Rubén Hornillo, currently based in Los Angeles, is in Spain at the moment drumming up interest in his documentary called Spanish Exile (Españoles en el Exilio).
Here he gives The Local his take on the news coming out of Spain, and what it means to be forced to leave your county for economic reasons.
Rubén, can you tell us what news event in Spain have captured your attention this week?
I think the key story this week for me has been the announcement of the closure of Valencia's regional television network RTVV.
This is just amazing — as in 'bad' amazing.
I moved to Valencia when I was five years old, and I learned Catalan (the language spoken in Valencia) by watching the RTVV station.
In fact, television helped a lot of people assimilate in Valencia, which has a unique culture. Now, though, Valencia will be left without a Catalan language channel.
On top of that, the implications for the region are a disaster: RTVV employed 1,700 people directly and 10,000 to 15,000 people indirectly.
Oddly enough, since the closure has been announced there has been a sort of 'Arab Spring' at the station.
RTVV was always 'controlled' by the government but now the journalists are making the sort of television they should have been making before.
What about the news that Spain has decided to reinstate grants for university students studying abroad on the European Erasmus program?
Erasmus has made Europe a better place in terms of connecting people.
Many of the Spaniards who go on to survive and succeed in other parts of the world have come through Erasmus.
In terms of the government's decision to pay out people's grants this year, well of course it's good news.
But those people were already overseas and had budgeted on getting a certain amount of money.
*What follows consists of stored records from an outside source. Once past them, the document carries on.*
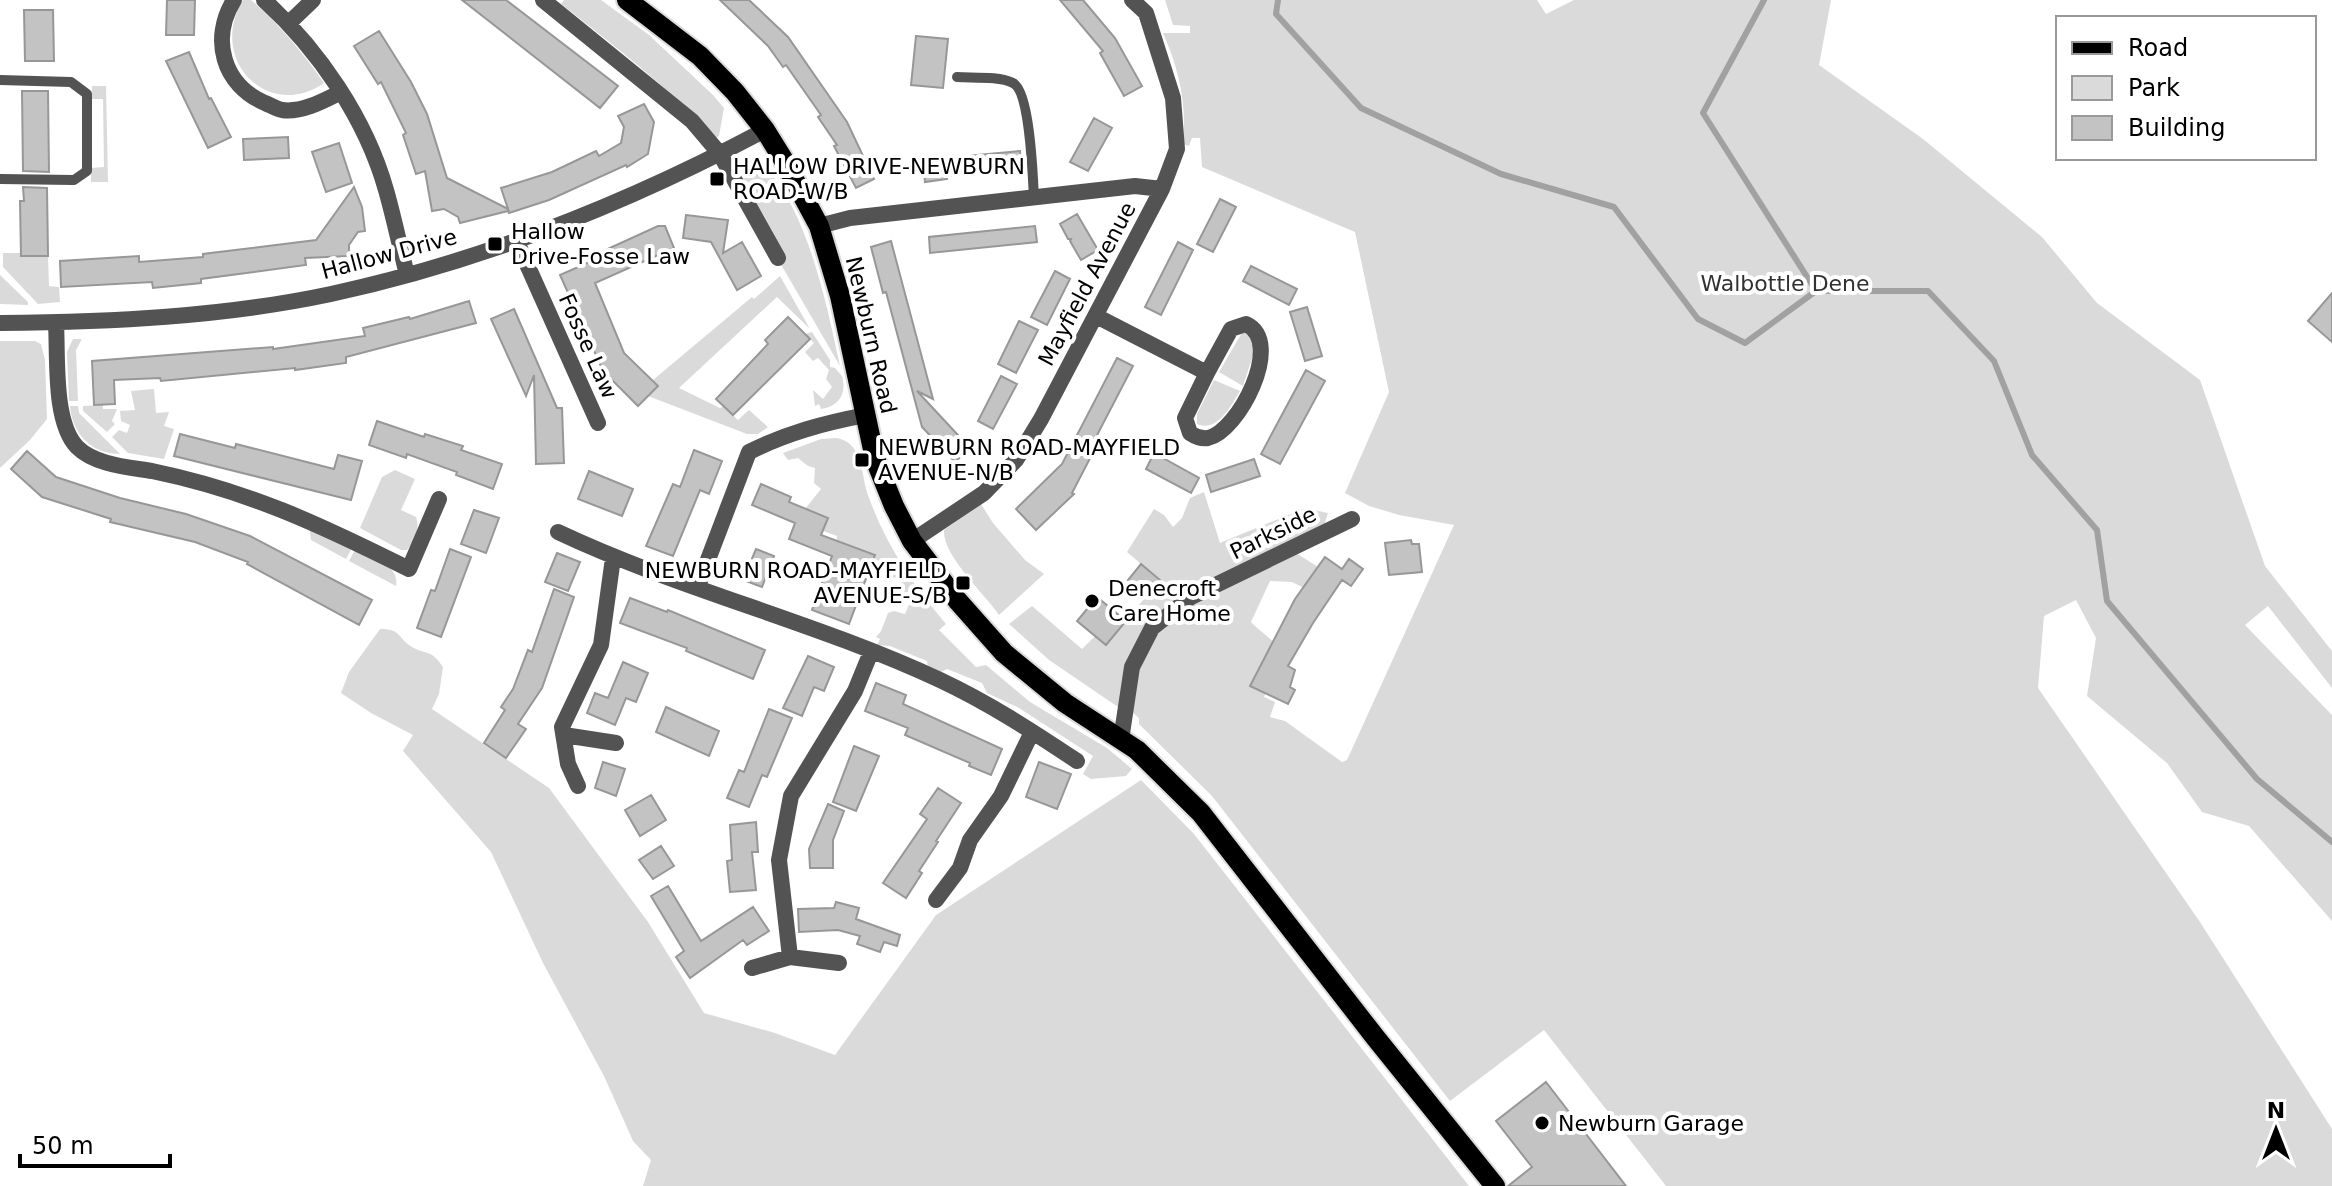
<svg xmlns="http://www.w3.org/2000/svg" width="2332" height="1186" viewBox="0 0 2332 1186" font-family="'DejaVu Sans',sans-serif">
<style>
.green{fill:#dadada}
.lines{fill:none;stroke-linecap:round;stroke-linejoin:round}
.stream{stroke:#a1a1a1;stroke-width:6}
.building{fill:#c3c3c3;stroke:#979797;stroke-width:2}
.primary-casing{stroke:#dbdbdb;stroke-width:24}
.service{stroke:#535353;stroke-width:10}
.minor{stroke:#535353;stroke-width:16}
.primary{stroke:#000;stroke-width:20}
.poi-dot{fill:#000;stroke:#fff;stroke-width:3}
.labels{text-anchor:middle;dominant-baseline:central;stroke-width:8;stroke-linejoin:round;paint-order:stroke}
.poi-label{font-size:22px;fill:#000;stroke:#fff;text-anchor:start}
.street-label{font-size:22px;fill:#000;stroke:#fff}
.park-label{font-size:22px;fill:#313131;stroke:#fff}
</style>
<rect width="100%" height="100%" fill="#fff"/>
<path class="green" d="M243 0H251C280 25 302 52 324 83 268 122 207 59 243 0Z
M564 0H601L649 35 713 95 724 108 719 136 716 138C669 88 615 46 561 4Z
M1165 0H1537L1546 14 1574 0H1831L1819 65 1923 139 2042 237 2097 303 2200 380 2265 566 2332 651V688L2268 606 2245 625 2332 715V921L2249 826 2202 812 2167 763 2087 696 2096 638 2076 600 2044 616 2038 688 2200 922 2332 1129V1186H1666L1544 1030 1450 1101 1212 796 1139 724V718L1129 709C1131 683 1138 654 1153 632 1170 608 1265 569 1296 553L1318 567 1304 588 1292 582 1270 581 1251 622C1271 642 1276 638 1288 666L1265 655 1250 686 1266 693 1264 697 1275 702 1270 717 1285 721 1342 762 1347 760 1454 525 1399 515 1369 506 1345 493 1389 392 1355 232 1202 167 1200 138H1192L1189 146 1183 144C1187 104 1179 69 1163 33H1190V26L1173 25Z
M92 86H106L108 182H91V168L104 167 103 99H92Z
M746 165 767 169C809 216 827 306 840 366L779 261 786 256 739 171Z
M3 253H21L22 256H48L49 286 59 287 60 302 38 304 3 267Z
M0 275 28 302V305L0 304Z
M780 276 810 329 777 297 679 388 720 408 724 406 738 420 749 410 768 427 758 434H747L648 396 658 386 653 380 752 297 754 299Z
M1243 331 1247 332 1256 346 1243 386 1219 372Z
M812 332 830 360V367L835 368 842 376C847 394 839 406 821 409L819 404 815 406 813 390 823 399 832 387 826 379 829 370 818 358 813 361 805 352 814 343 805 334Z
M73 339H82L76 350 78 401H69L67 352Z
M0 341H35L41 344 45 360 47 419 30 440 0 468Z
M1214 380 1240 391C1231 406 1217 433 1197 424V414Z
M154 389 156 413 169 412 164 426 174 429 164 459 128 453 112 437 119 430 127 433 130 425 121 421 120 411 135 410 131 391Z
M103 405V409H117L112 421 115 424 107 432 83 411V406Z
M70 406H78L79 413 120 454C92 454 72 434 70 406Z
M837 438C865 444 860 475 869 498 887 547 913 584 946 624L939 630 976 667 986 665 1030 702 1107 748 1132 769 1126 776 1091 779 1083 774 1093 756 1019 708 987 693 982 683 947 669 939 673 928 668 927 661 890 646 877 645 880 639 876 637 881 631 888 613 894 611 905 614 911 600 898 593 902 580 870 570 875 555 837 541V536L823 531 828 518 805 509 821 489 814 483 815 468 808 466 798 458 788 460 783 453 821 439Z
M395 470 415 479 401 510 416 517C420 528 415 542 407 550H401L360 528 382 477Z
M1204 492 1220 543 1305 508 1328 513 1324 526 1150 626 1121 709 1049 660 1009 624 1032 606 1082 649 1095 636 1106 644 1160 580 1127 552 1154 509 1164 515 1173 527 1182 518 1190 498Z
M981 504 993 523 1025 560 1044 574 999 615C985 594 942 555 944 530Z
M309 526 353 546 346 559 311 540Z
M356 548C372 557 400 565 396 586L349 561Z
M380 629C402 629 397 638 412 647 428 656 430 648 443 667L439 694 432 709 549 788 648 922 704 1013 775 1033 835 1055 936 915 1141 780 1194 834 1469 1186H643L651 1160 633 1141 604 1076 543 963 491 852 403 751 413 735 371 713 341 693 349 672Z"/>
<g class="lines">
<path class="stream" d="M1278 0 1276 14 1361 108 1501 174 1614 207 1698 319 1745 343 1816 291H1928L1994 361 2032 455 2097 530 2107 601 2257 779 2332 842
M1764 0 1703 113 1816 291"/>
</g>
<path class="building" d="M167 0H195L194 35H166Z
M462 0H506L618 86 600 108Z
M720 0H749L788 37 847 122 874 179 856 188 834 146 837 145 818 117 821 115 786 65 783 67 768 46Z
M1060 0H1083L1115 38 1142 86 1124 96 1100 53 1103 51Z
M24 10H53L54 61H25Z
M379 31 411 82 427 114 447 178 508 209 501 188 552 172 596 151 599 156 621 143 624 127 618 116 644 104 654 122 648 154 627 167 626 165 549 200 509 213 508 211 460 223 458 217 444 209 432 211 425 171 416 174 403 135 406 133 381 82 378 84 354 46Z
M916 36 948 39 943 88 911 85Z
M189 52 209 99 211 98 231 137 208 148 166 61Z
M22 91H48L49 172 23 171Z
M1094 118 1112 128 1088 171 1070 162Z
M288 137 289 158 244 160 243 139Z
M339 143 352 183 326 192 312 152Z
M1020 151 1022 172 1000 174 999 171 946 176 947 179 925 182 923 160Z
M23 187 47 188 48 256H21L20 201H24Z
M354 187 362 207 365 231 358 232 349 245V256L305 258 306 265 201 279V283L153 288 152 282 61 287 60 261 139 256V262L203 257V254L316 240Z
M1220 199 1236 207 1213 252 1197 244Z
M1077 214 1098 250 1081 260 1070 241 1071 239H1068L1060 224Z
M686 215 728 220 723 253 742 242 761 276 737 290 711 242 683 238Z
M658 226H665L674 248 595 283 624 353 658 386 638 406 603 371 560 275 603 256 601 252Z
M1035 226 1037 242 930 253 929 237Z
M891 241 933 399 917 391 970 448 955 462 922 427 886 292 883 293 871 247Z
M1178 242 1193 250 1161 315 1145 307Z
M1251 266 1297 289 1289 305 1243 281Z
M1055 271 1070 279 1047 325 1031 317Z
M2332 293V342L2308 321Z
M469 301 476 323 346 357V363L295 370V368L161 381 160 378 114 380 115 404 94 405 92 361 273 347V349L365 336 363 328 409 317 410 319Z
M1307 307 1322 356 1305 361 1290 312Z
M514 309 557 408H562L564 463 536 464 534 375 526 396 491 319Z
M788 317 810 339 733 415 716 399 768 344 765 340Z
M1019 321 1038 330 1016 373 998 364Z
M1117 358 1133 366 1095 439 1099 441 1072 493 1074 494 1036 530 1016 509 1062 464Z
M1306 370 1325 381 1280 464 1261 454Z
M1001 376 1017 384 993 429 978 421Z
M377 421 424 437 425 434 463 446 461 450 502 464 493 489 456 475 457 472 407 454 406 458 369 445Z
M180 434 235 448 236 444 334 469 338 455 362 461 351 500 174 456Z
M694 450 722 461 709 494 700 490 673 556 646 546 673 484 680 487Z
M27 451 56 477 120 498 186 514 250 536 372 600 359 625 247 564 248 562 195 542 110 522 111 519 42 497 11 469Z
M1154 453 1199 478 1191 493 1146 469Z
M1254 459 1260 476 1211 492 1206 475Z
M589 471 633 489 622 516 578 499Z
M761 484 791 497 789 502 828 518 821 535 875 555 849 624 812 610 832 556 789 539 795 523 752 505Z
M474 510 499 518 486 553 461 544Z
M1411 540 1412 544H1419L1422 572 1389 575 1385 543Z
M450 549 471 557 441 637 417 628 431 590 435 591Z
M756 549 774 556 762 587 743 580Z
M557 553 580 562 568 591 545 582Z
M1325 557 1342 569 1349 559 1363 569 1351 586 1342 580 1313 623 1288 666 1295 670 1290 687 1295 690 1288 704 1250 686 1295 599Z
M1141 564 1160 580 1147 595 1128 580Z
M554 589 574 597 542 688 518 724 526 729 506 758 484 743 505 710 501 707 513 689 528 650 532 652Z
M1097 597 1126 621 1106 645 1077 621Z
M630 598 667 612 668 610 765 650 753 679 686 651 687 648 620 623Z
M808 656 834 667 824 691 814 687 802 716 783 708Z
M623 662 648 673 636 702 626 698 615 725 587 713 595 693 608 698Z
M876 683 906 695 903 704 1002 749 991 775 969 766 970 763 905 735 908 728 865 711Z
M666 707 719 731 709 756 656 732Z
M769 709 792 718 767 777 762 775 749 807 727 798 739 770 744 772Z
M854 746 879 756 856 811 833 802Z
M603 762 625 769 616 796 595 788Z
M1039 762 1071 774 1057 809 1026 797Z
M938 788 961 803 936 841 938 842 919 871 922 873 906 898 883 883 927 819 920 814Z
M651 795 666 820 640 836 625 810Z
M828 804 844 811 833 840V868H810L809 849Z
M756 822 758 852H752L756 890 730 892 727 861 732 860 730 825Z
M661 846 674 866 653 879 639 860Z
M668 886 701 941 753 907 769 931 747 945 743 940 690 978 676 957 684 951 651 896Z
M836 902 859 908 856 919 900 935 897 946 884 942 880 952 857 944 860 936 838 930 799 932 798 909 834 908Z
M1546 1082 1626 1186H1508L1532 1167 1496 1121Z"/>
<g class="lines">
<g class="primary-casing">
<path id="primary" d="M627 0 700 56 735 92 765 130 783 159 819 226 840 296 875 459 894 506 912 541 957 600 1004 653 1065 703 1137 750 1201 813 1375 1037 1495 1186"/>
</g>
<path class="service" d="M957 77C973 78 999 76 1013 83 1030 91 1033 179 1034 199
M0 80 71 82 87 94V171L74 180 0 179"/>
<path class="minor" d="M234 0C210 39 223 85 265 103 270 105 277 109 282 110 302 113 325 100 341 92
M264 0C319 50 366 119 386 190 394 218 400 247 407 275
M543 0 692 121 720 154 778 258
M289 23 313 0
M819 226 850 218 1135 186 1162 189
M517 242 598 423
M1096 316 1207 373 1185 418 1190 433C1196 437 1201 439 1208 438 1238 432 1285 342 1246 324L1231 329 1207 373
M0 323C110 322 223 317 331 294 483 261 628 203 765 130
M56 323C58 357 53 422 77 447 95 465 128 467 152 471 249 491 321 525 409 569L439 499
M558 532C681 590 816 622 940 680 989 703 1032 731 1077 761
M912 541 984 493 1016 460 1041 419 1162 189 1177 149 1173 98 1146 13 1132 0
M698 586 749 452C787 433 824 423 866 415
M564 735 616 743
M1121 740 1132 667 1152 628 1191 597 1352 519
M578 786 568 764 562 727 601 645 613 558
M936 900 960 868 970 840 1001 796 1032 732
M790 957 779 860 791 796 855 691 871 652
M752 968 790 957 839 963"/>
<use href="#primary" class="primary"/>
</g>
<g class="poi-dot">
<rect x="709" y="171" width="16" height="16" rx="4"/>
<rect x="487" y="236" width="16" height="16" rx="4"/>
<rect x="854" y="452" width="16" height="16" rx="4"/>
<rect x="955" y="575" width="16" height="16" rx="4"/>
<circle cx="1092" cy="601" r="8"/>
<circle cx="1542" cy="1123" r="8"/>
</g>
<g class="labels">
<g class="poi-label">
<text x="733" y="166">HALLOW DRIVE-NEWBURN<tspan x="733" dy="25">ROAD-W/B</tspan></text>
<text x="511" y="231">Hallow<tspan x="511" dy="25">Drive-Fosse Law</tspan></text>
<text x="878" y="447">NEWBURN ROAD-MAYFIELD<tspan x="878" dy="25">AVENUE-N/B</tspan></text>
<text x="947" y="570" text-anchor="end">NEWBURN ROAD-MAYFIELD<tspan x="947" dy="25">AVENUE-S/B</tspan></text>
<text x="1108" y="588">Denecroft<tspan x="1108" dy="25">Care Home</tspan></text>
<text x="1558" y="1123">Newburn Garage</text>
</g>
<g class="street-label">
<text transform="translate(389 254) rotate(-15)">Hallow Drive</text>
<text transform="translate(1087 284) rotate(-62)">Mayfield Avenue</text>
<text transform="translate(871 335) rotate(77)">Newburn Road</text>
<text transform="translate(588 346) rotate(66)">Fosse Law</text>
<text transform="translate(1273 533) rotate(-26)">Parkside</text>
</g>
<g class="park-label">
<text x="1785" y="283">Walbottle Dene</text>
</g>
</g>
<rect x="2056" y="16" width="260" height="144" fill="#ffffff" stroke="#999999" stroke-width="2"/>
<rect x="2072" y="42" width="40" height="12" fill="#000000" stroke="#999999" stroke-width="2"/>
<text x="2128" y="56" font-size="24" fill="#000000">Road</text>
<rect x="2072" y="76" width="40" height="24" fill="#dadada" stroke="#999999" stroke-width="2"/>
<text x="2128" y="96" font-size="24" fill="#000000">Park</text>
<rect x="2072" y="116" width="40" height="24" fill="#c3c3c3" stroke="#999999" stroke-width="2"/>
<text x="2128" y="136" font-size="24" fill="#000000">Building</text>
<g transform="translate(2276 1130)" stroke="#ffffff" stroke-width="6" paint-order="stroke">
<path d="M0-6L14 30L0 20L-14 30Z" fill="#000000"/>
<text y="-12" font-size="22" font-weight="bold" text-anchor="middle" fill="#000000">N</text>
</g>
<path d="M20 1154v12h150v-12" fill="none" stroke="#000000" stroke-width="4"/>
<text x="32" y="1154" font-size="24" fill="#000000" stroke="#ffffff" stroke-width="6" paint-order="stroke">50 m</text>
</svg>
They were already studying when they found out when they weren't going to get that money, which is just unfair.
At the same time, it has to be said that the grants themselves are very small.
And have there been any international news stories that have captured your attention recently?
There was the story of the young Spaniards stranded in Germany (after the jobs promised to them by an employment agency didn't eventuate).
One of the things I've discovered is the rest of the world now knows about the rest of the problems and is starting to take advantage of them.
For example, three years ago, Chinese firms were offering Spanish architects contracts paying €2,000 a month, and now they are offering €600 a month.
You're making a film about Spaniards living abroad because of the crisis. Can you tell us about it?
It's the story of my generation.
I'm 27. I went to college when the world was a happy place, and full of money.
But when we finished we realized there were no opportunities. It was all a lie.
Spanish Exile (Españoles en el Exilio) teaser.
And what gave you the idea for the film?
It started when I noticed in Facebook that every week a couple of my friends were writing messages saying they were leaving Spain.
The migration didn't start straight away. For a while people waited, thinking the jobs might come. But around 2009 (two years after the start of Spain's crisis), it became clear.
And we are talking about a lot of people here.
The government figures say around 200,000 young people have left, but other reports (like that of CERA) put this number much higher.
Why aren't more Spaniards leaving?
Spaniards are very attached to their family, their land and their culture.
Family is central to life here, and people don't migrate much within Spain, let alone moving overseas.
That's very different to the US where people think nothing of going to university in Florida, for example, and then moving to California.
Also, our language skills are not really an asset in Europe.
We don't speak English that well, and then in countries like Germany, the Netherlands and Belgium, you really need the national languages.
In Latin America, where we might have the right skill set, the visa requirements, and costs, are much harder.
A lot of people might go to the UK just because it costs €70 ($90) whereas getting to South America could cost €3,000.
So Spain's young exiles are ill-prepared?
Many young people leaving Spain are not letting their desperation influence their decision as much as may have been the case before.
If you go to the UK or Germany without the right qualifications, or language skills, you might find yourself working in Starbucks.
On the other hand, some people are more humble and are accept that they may have to clean toilets for a year.
It's an investment in language skills.
And what about the idea that these young Spaniards leaving the country are not exiles but — as Spain's Employment Minister Fátima Bañez suggested earlier this year — young professionals looking to further their careers?
People have said to me that these people are not exiles — that exiles leave their country for political reasons.
But I think it's naive to separate economics and politics. The Spanish Government is targeting debt reduction and a lot of the hardship experienced by Spaniards is a result of cuts to spending.
At the same time, exile is a state of mind. Conditions are different everywhere, and if you don't feel like an exile, who am I to say you are?
Beyond that, I would say that a lot of people who left Spain before 2009 are detached from the reality in Spain. They don't want to be considered 'exiles' or 'immigrants'.
They look down on the 'newer' emigrants.
You are living in the US at the moment. How do people there see Spain?
Brand Spain is still in very good shape.
When I tell people in the US that I'm from Spain, they say, "Hey, that's so cool! Why are you living here?"
I think partly its because of our athletes (like Spain's World Cup winning footballers), who are doing such a good job.
The idea of Spain as a land of corruption and poverty is not the first thing that comes to people's minds — not yet anyway.